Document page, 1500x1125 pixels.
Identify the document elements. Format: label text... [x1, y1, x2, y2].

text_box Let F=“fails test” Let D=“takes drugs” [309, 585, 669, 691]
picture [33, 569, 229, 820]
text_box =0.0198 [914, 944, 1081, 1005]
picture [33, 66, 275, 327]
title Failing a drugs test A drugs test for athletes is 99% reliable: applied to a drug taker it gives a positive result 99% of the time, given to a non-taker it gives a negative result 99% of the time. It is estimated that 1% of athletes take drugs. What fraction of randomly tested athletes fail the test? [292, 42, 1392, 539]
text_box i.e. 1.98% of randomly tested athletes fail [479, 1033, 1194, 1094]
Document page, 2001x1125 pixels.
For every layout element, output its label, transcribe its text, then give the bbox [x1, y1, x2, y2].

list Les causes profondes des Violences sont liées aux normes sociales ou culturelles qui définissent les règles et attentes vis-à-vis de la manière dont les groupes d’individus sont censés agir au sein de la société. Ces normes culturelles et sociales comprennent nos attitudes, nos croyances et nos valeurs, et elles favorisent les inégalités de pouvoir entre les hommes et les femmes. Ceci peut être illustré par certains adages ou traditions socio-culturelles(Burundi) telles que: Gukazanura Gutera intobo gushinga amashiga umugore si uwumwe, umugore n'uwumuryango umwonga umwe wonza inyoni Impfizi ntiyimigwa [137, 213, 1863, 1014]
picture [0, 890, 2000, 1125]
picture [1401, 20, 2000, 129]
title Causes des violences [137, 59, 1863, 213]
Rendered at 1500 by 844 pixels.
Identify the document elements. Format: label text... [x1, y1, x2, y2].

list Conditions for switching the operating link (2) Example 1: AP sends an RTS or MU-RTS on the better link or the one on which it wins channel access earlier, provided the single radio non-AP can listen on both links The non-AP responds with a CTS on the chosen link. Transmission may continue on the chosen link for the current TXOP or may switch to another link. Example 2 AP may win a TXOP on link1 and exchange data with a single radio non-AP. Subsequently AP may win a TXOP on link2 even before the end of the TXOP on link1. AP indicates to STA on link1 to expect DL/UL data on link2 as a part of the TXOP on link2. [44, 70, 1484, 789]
★ ★ ★ ★ ★
» **Problem**
Type the records out again. Match them exactly.

» **Exercise solution**
Document page, 1500x1125 pixels.
Identify the document elements. Format: label text... [x1, y1, x2, y2].

text_box Let F=“fails test” Let D=“takes drugs” [309, 585, 669, 691]
picture [33, 569, 229, 820]
text_box =0.0198 [914, 944, 1081, 1005]
picture [33, 66, 275, 327]
title Failing a drugs test A drugs test for athletes is 99% reliable: applied to a drug taker it gives a positive result 99% of the time, given to a non-taker it gives a negative result 99% of the time. It is estimated that 1% of athletes take drugs. What fraction of randomly tested athletes fail the test? [292, 42, 1392, 539]
text_box i.e. 1.98% of randomly tested athletes fail [479, 1033, 1194, 1094]
Document page, 2001x1125 pixels.
For every layout element, output its label, transcribe its text, then give the bbox [x1, y1, x2, y2].

list Les causes profondes des Violences sont liées aux normes sociales ou culturelles qui définissent les règles et attentes vis-à-vis de la manière dont les groupes d’individus sont censés agir au sein de la société. Ces normes culturelles et sociales comprennent nos attitudes, nos croyances et nos valeurs, et elles favorisent les inégalités de pouvoir entre les hommes et les femmes. Ceci peut être illustré par certains adages ou traditions socio-culturelles(Burundi) telles que: Gukazanura Gutera intobo gushinga amashiga umugore si uwumwe, umugore n'uwumuryango umwonga umwe wonza inyoni Impfizi ntiyimigwa [137, 213, 1863, 1014]
picture [0, 890, 2000, 1125]
picture [1401, 20, 2000, 129]
title Causes des violences [137, 59, 1863, 213]
Rendered at 1500 by 844 pixels.
Identify the document elements. Format: label text... [x1, y1, x2, y2].

list Conditions for switching the operating link (2) Example 1: AP sends an RTS or MU-RTS on the better link or the one on which it wins channel access earlier, provided the single radio non-AP can listen on both links The non-AP responds with a CTS on the chosen link. Transmission may continue on the chosen link for the current TXOP or may switch to another link. Example 2 AP may win a TXOP on link1 and exchange data with a single radio non-AP. Subsequently AP may win a TXOP on link2 even before the end of the TXOP on link1. AP indicates to STA on link1 to expect DL/UL data on link2 as a part of the TXOP on link2. [44, 70, 1484, 789]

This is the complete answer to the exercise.